Whatcha need is "Old Steel" for your "Old iron" hauling.

"Classical" trailer hitches. Before some bean-counter set an "Ingineer" to figuring with 'puters and CAD/CAM how much weight and metal could be saved to reduce their transport costs - even if it put YOUR ones into a higher-risk zone.

:(
 
It was a Reese and it was a forged unit. If you look closely you can see rust in the area of the break so a crack was a while in the making. I went to a solid steel welded hitch and I do clean off the hitch to inspect the welds and give it a fresh paint job every so often now.
 
It was a Reese and it was a forged unit. If you look closely you can see rust in the area of the break so a crack was a while in the making. I went to a solid steel welded hitch and I do clean off the hitch to inspect the welds and give it a fresh paint job every so often now.

Awfully deep and complex for a "forging", ain't it, though?

Easily 95% of "today's world" can't tell a casting from a forging to begin with, and adver-hooring copy-writers won't care nor even try to do.

My bet the f****r was CAST.

Solid? Yes, really. No-brainer, actually.
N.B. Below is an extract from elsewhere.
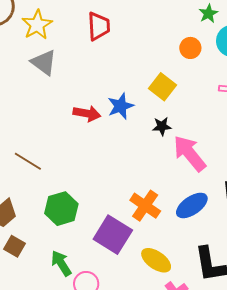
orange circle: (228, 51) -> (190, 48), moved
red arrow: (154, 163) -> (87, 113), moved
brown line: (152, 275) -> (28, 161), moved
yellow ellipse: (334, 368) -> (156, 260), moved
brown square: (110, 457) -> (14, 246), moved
Solid steel bar stock in eminently "weldable" alloys is as close as your phone or email, nor is there any shortage of competent welders to fab WHATEVER suits yah.

It's the receiver and mount to the vehicle where yah need the wider, longer - hopefully wiser, "experience" workin' for yah. Along with yer own Mark One Eyball and no-longer-common good SENSE, of course.

Spud's "problem" is really more about that step-center bumper.
 
Some of those adjustable shank hitches are limited in orientation as in 2" rise but 7" drop. I do not understand the geometry I think it has more to do with attaching the hitch to the shank.